Homélie pour le Vendredi Saint, 10 avril 2020

Depuis quelques semaines, le monde entier fait progressivement une expérience singulière. Alors que les limites de l’humanité semblent toujours devoir être repoussées, voici que la mort surgit à la face du monde. Et toutes les prétentions du monde semblent soudain clouées au pilori. Une mort injuste, une mort dans la solitude, une mort par étouffement. C’est bien injustement que des hommes et des femmes sont frappés par un virus malin et traître. C’est dans la solitude que des patients meurent, privés même de la visite de leurs proches, craignant parfois d’être eux-mêmes contaminés. Et l’aboutissement du développement du virus est l’étouffement.

Cette ressemblance avec la mort du Christ sur la Croix est tout à fait mystérieuse. Condamné injustement par les grands-prêtres, abandonné de tous ses disciples, Jésus subit le supplice de la croix qui s’achève par l’asphyxie. Pourtant il y a une différence majeure entre toutes ces morts et celle, unique, de Jésus. La mort brutale de tous ces gens apporte tristesse, colère, désarrois. Seule la mort de Jésus apporte la vie, le salut éternel. Seule la mort de Jésus est rédemptrice de cette humanité, perdue dans ses efforts imbéciles, pour tenter de se hisser à la place de Celui qui est venu lui proposer le salut. En voudra-t-elle enfin ? À force de marcher sur les clous de l’orgueil pour essayer de s’élever, on finit un jour ou l’autre par avoir les mains et les pieds percés. Et cela ne conduit qu’à la désolation et à la souffrance.

Oui, aujourd’hui notre monde se trouve confronté à la vérité de la mort, et il s’aperçoit honteux qu’il ne s’y était jamais préparé. À l’exact opposé se tient un homme qui est né de Dieu, qui est venu dans le monde afin de donner sa vie pour que les hommes n’aient plus leur vie centrée sur eux-mêmes (2 Co 5, 15), mais qu’ils aient la vie et qu’ils l’aient en abondance. Jésus est venu nous dire que la mort est vaincue. Mais tous ces gens le savent-ils seulement ? À penser et dire que Dieu n’existe pas, on finit par le croire, et finalement on se passe de Dieu. « Et ces dix-huit personnes tuées par la chute de la tour de Siloé, pensez-vous qu’elles étaient plus coupables que tous les autres habitants de Jérusalem ? Eh bien, je vous dis : pas du tout ! Mais si vous ne vous convertissez pas, vous périrez tous de même » (Lc 13, 4-5), c’est à dire dans l’impréparation absolue. Beaucoup de personnes ont dû vivre ces passages cruciaux de l’évangile, sans même s’en rendre compte peut-être. « Te voilà donc avec de nombreux biens à ta disposition, pour de nombreuses années. Repose-toi, mange, bois, jouis de l’existence. Mais Dieu lui dit : « Tu es fou : cette nuit même, on va te redemander ta vie. Et ce que tu auras accumulé, qui l’aura ? » (Lc 12, 19)

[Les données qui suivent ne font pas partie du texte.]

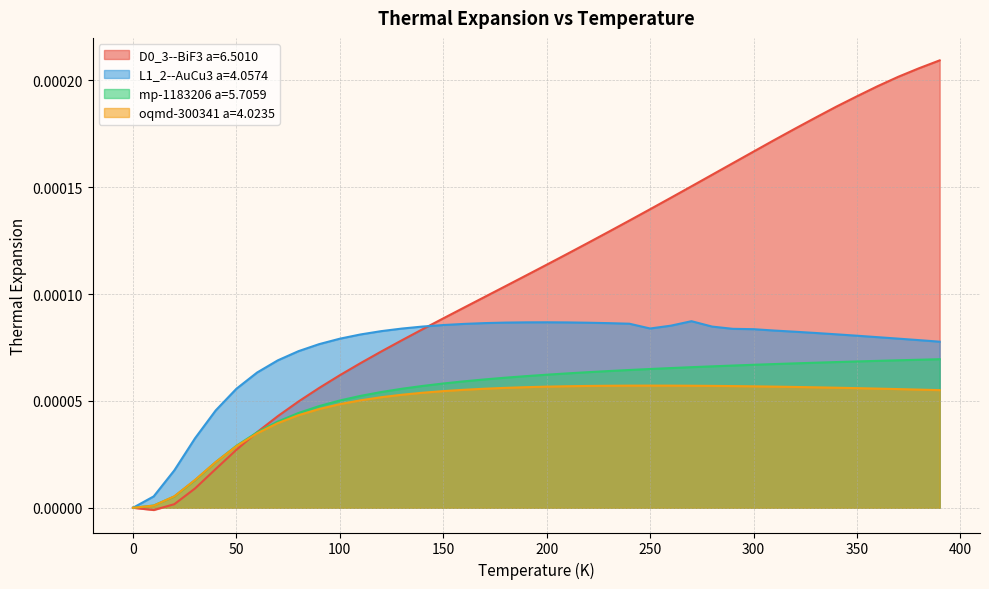

At how many categories does at least one series exceed 0?

39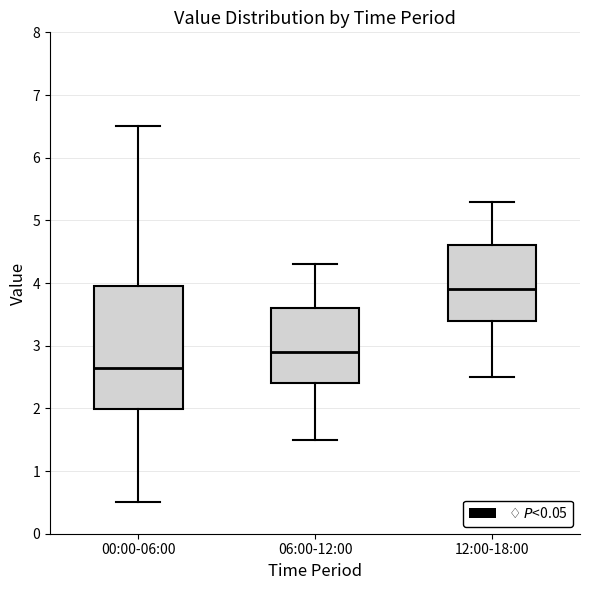

Which box's median line is the highest?

12:00-18:00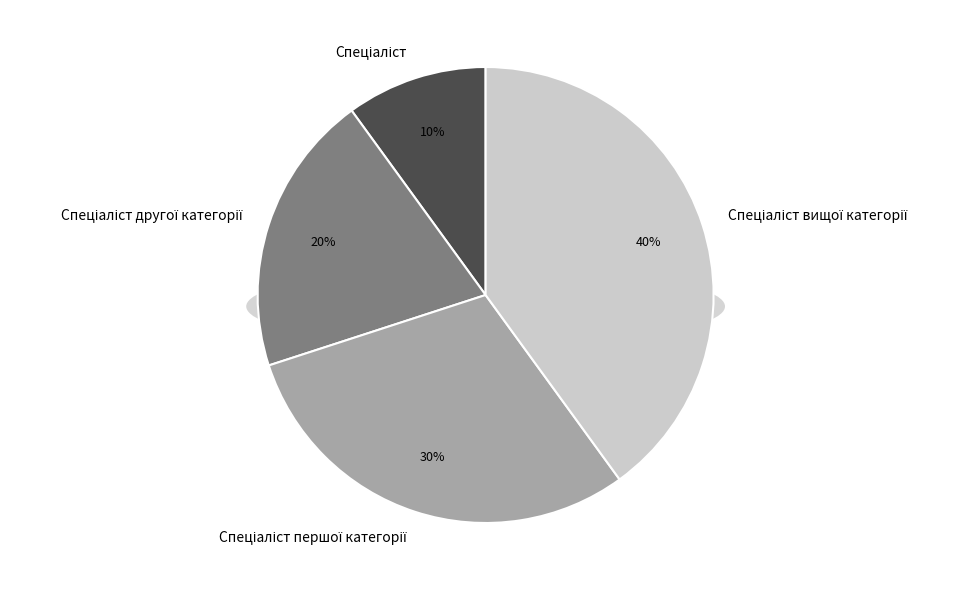

To the nearest percent, what is the difference between the Спеціаліст першої категорії and Спеціаліст вищої категорії slice percentages?

10%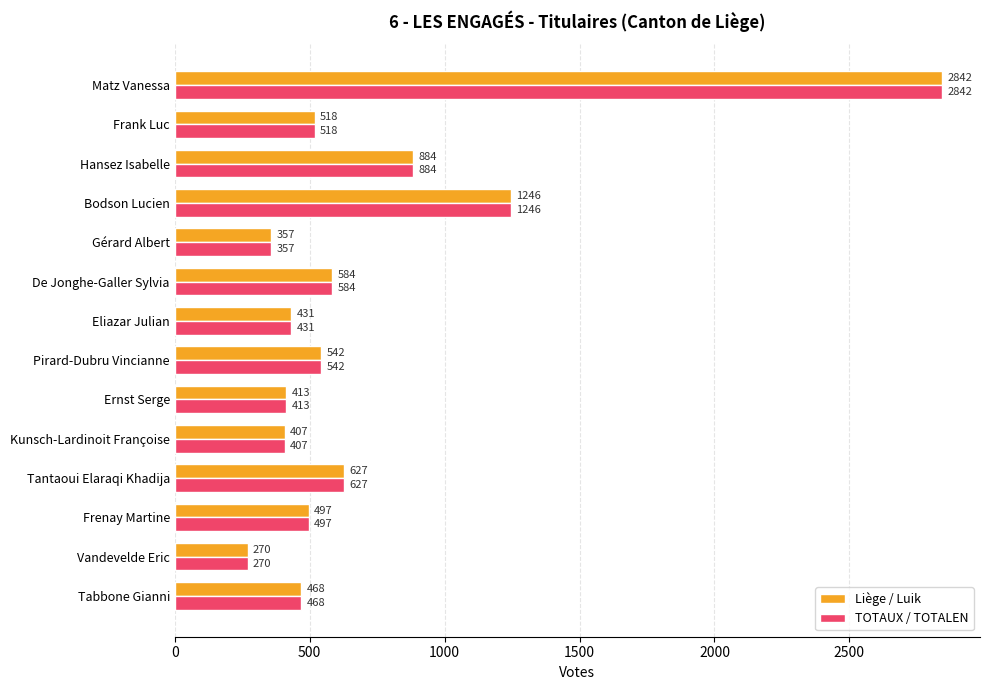

Which label corresponds to the largest value in the chart?

Matz Vanessa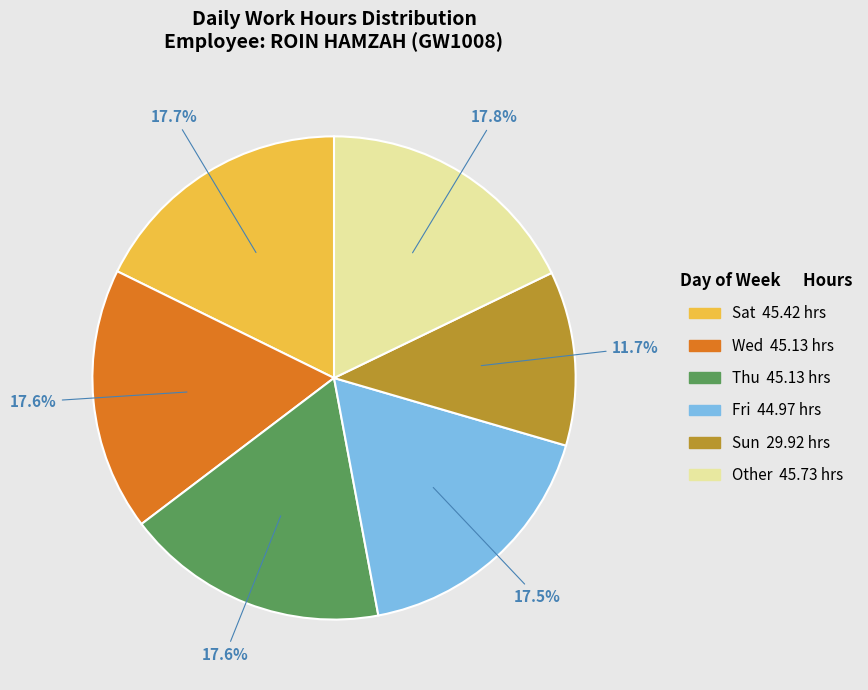

Is there a majority slice in this chart?

No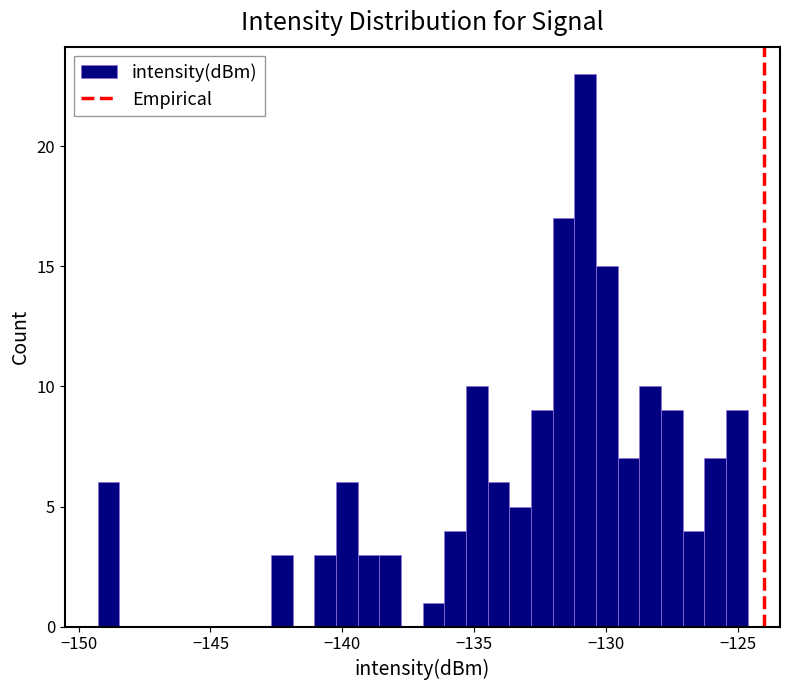

Around what value on the x-axis is the tallest bar? Give the approximate position of its centre, as read against the axis.

-131.0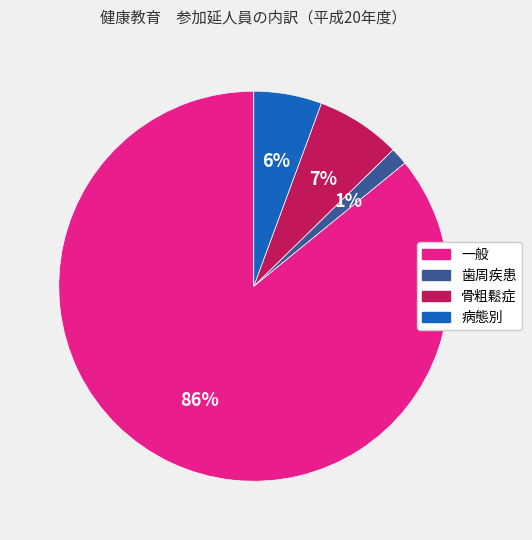

Rank the categories by value from highest to lowest.

一般, 骨粗鬆症, 病態別, 歯周疾患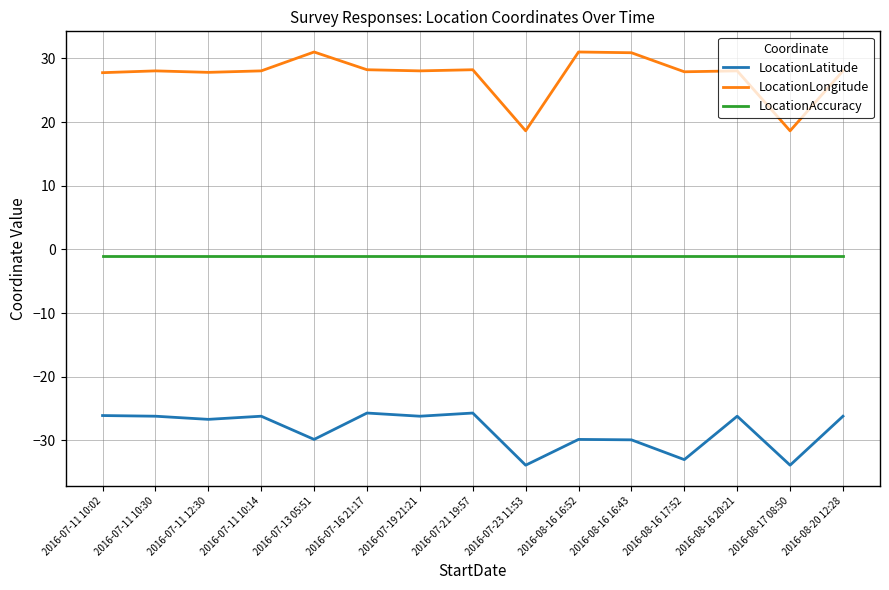

What position from the right is 2016-07-13 05:51?

11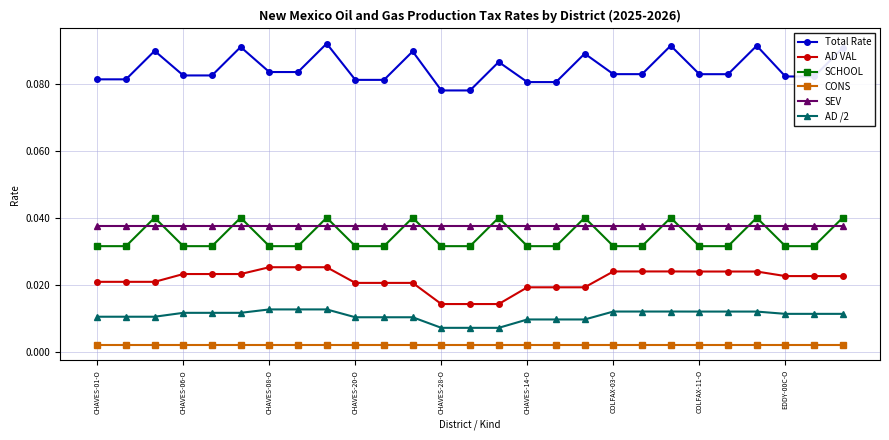

What is the sum of all AD /2 values?

0.3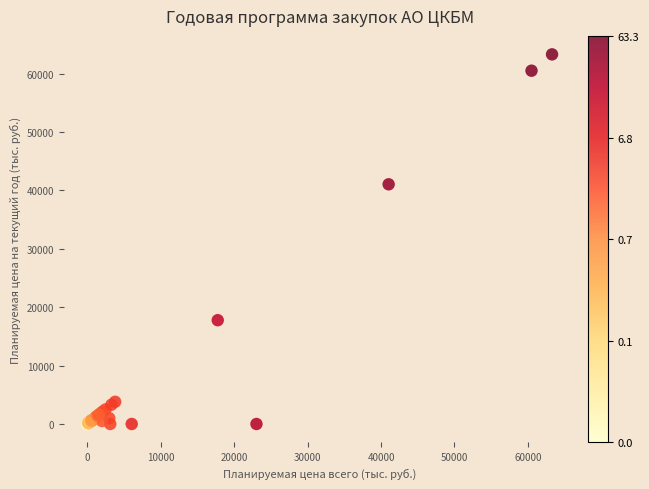

What Y value in the scatter plot is closest to 31643?

41039.2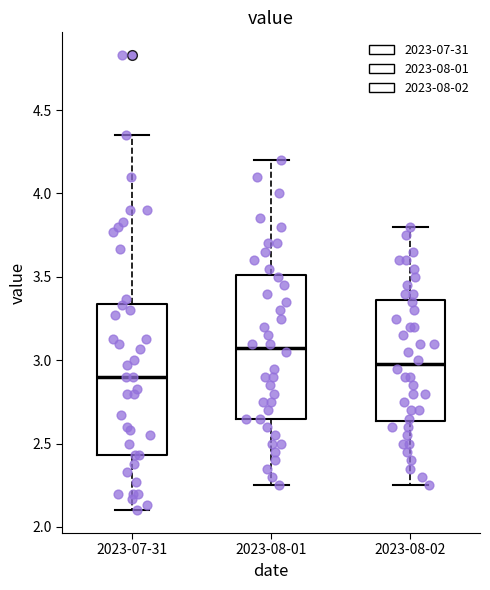

Reading left to right, transcribe this box plot: for each box, give where its median line is, the range the box spans, and where its two whiskers end, as read against the y-axis. The values are not printed on the chart, so give them approximately, as read against the axis.

2023-07-31: median 2.90, box 2.45 to 3.35, whiskers 2.10 to 4.35
2023-08-01: median 3.10, box 2.65 to 3.50, whiskers 2.25 to 4.20
2023-08-02: median 3.00, box 2.65 to 3.35, whiskers 2.25 to 3.80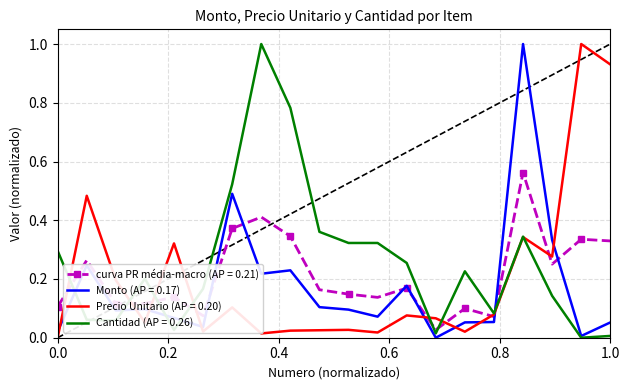

After their last crossing, which series has the higher values: Monto (AP = 0.17) or Precio Unitario (AP = 0.20)?

Precio Unitario (AP = 0.20)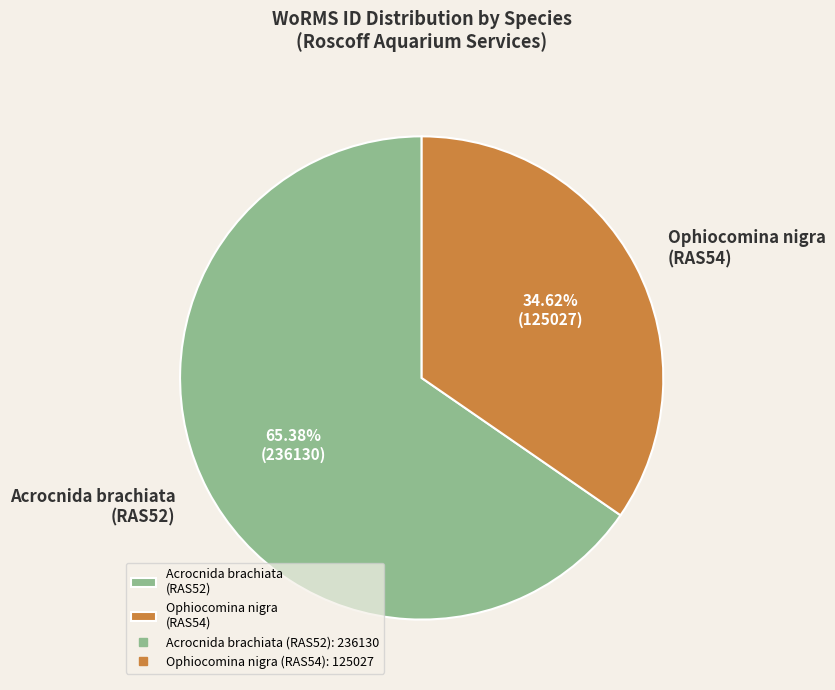

Do Acrocnida brachiata (RAS52) and Ophiocomina nigra (RAS54) together represent more than half of the pie?

Yes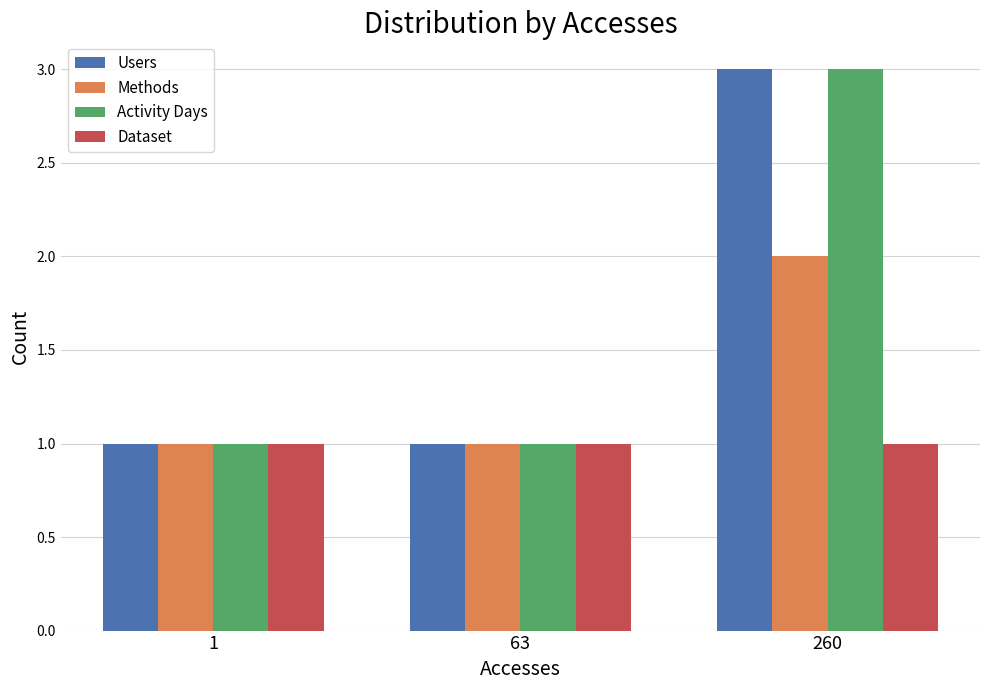

Is it true that Users equals 3 at 260?

True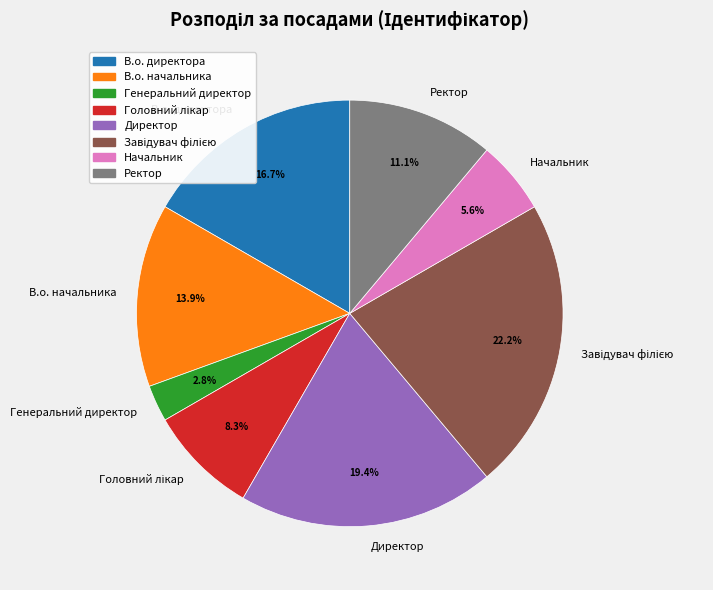

What percentage is NOT represented by В.о. начальника?

86.1%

Dieu qui n’a pas voulu ce mal pandémique, a permis qu’il arrive, et qu’il se produise pendant ce temps de préparation à Pâques. Le fameux « pic » de l’épidémie est lui aussi curieusement attendu pour Pâques. Aujourd’hui, Jésus qui est la Parole de Dieu, vient nous parler dans nos propres maux ! Il veut nous montrer qu’il est venu prendre sur lui cette lèpre de la mort et de l’égoïsme afin de nous en libérer. Combien faudra-t-il encore de pandémies pour qu’enfin nous levions les yeux vers Celui que nos péchés ont transpercé, et que nous sessions d’opprimer le juste ? « Notre monde manque de Jean-Baptiste » déclara ici-même le cardinal Sarah. Qu’est-ce à dire, sinon une invitation à être des hommes qui osent rappeler au monde qu’il s’égare, que son égarement est total, et qu’il mène à la mort. C’est rappeler au monde « qu’il n’y a de salut en aucun autre [nom que celui de Jésus] ; car il n’y a sous le ciel aucun autre nom qui ait été donné parmi les hommes, par lequel nous devions être sauvés » (Ac 4, 12). Puisse l’humanité consentir au salut que Dieu lui a acquis au prix du sang de son Fils unique, Jésus-Christ notre Seigneur et notre Dieu.